As the GirlPower! site says, "Restricting what you eat can make you sick--like feeling nauseous, tired, dizzy or irritable. If this behavior goes on too long, it can mess up your menstrual cycle, dry out your hair and skin, and might even cause early osteoporosis, a disease of the bones. The physical consequences can become life-threatening."

Eating disorders cause emotional problems, too. After all, the more time and energy someone gives to obsessing over eating (or not eating), the less they have to give to friends, family and fun.

So be BodyWise this summer! Eat healthful meals and stay physically active, and your body will thank you with plenty of energy and good feelings.Tips for Parents

Since 1996 the GirlPower! campaign, designed by the U.S. Department of Health and Human Services, has provided positive messages, accurate health information and support for girls, their families, coaches, teachers and friends. Information about the campaign and its many free materials is available on the GirlPower! Web site at, or by calling the National Clearinghouse for Alcohol and Drug Information at 1-800-729-6686. For information on eating disorders, contact Eating Disorders Awareness and Prevention Inc., 603 Stewart Street, Suite 803, Seattle WA 98101. The organization's telephone number is 206-382-3587.

For You to Do

One of the Girl Power! campaign's most popular free products is a pocket diary, a small book to use to capture your thoughts, feelings and ideas.

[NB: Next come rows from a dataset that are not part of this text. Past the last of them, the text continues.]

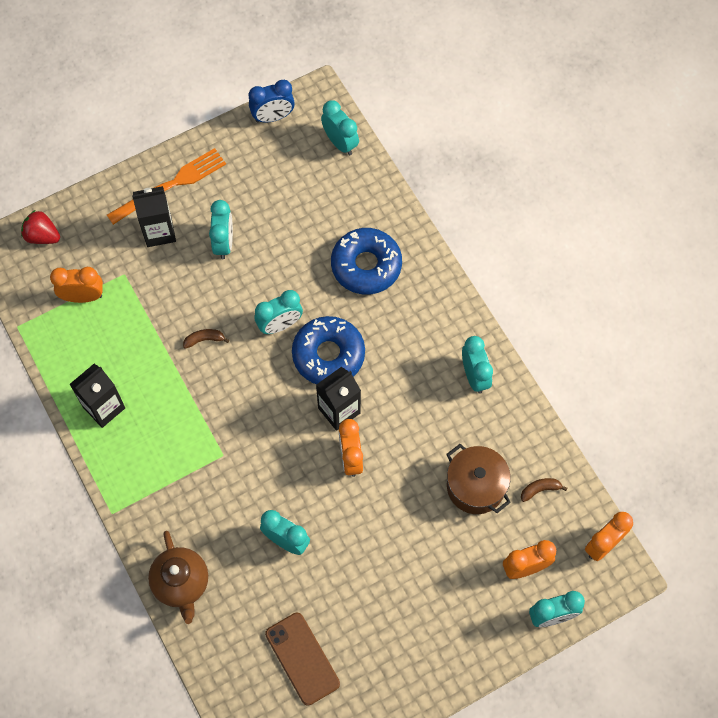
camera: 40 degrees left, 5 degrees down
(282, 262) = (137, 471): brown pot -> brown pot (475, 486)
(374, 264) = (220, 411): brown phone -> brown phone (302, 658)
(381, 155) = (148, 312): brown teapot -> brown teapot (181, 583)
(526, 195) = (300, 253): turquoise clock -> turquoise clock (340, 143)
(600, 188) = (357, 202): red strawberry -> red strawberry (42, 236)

The diary fits easily in a purse or backpack, and contains quotes from girls from around the country. You can order one by calling 1-800-729-6686 and asking for item GPDIR. You can also print out a version of the diary from the Girl Power! Web site. But you don't need to wait to receive your diary to start writing down your thoughts and feelings. Here are some ideas to help you get started:

1. Write down five favorite things about yourself.

2. Write about where you think you will be and what you will be doing five years from now.

3. Write about your greatest success.

4. Make a list of your favorite activities.

5. Make up an imaginary report card for yourself, concentrating on your strengths.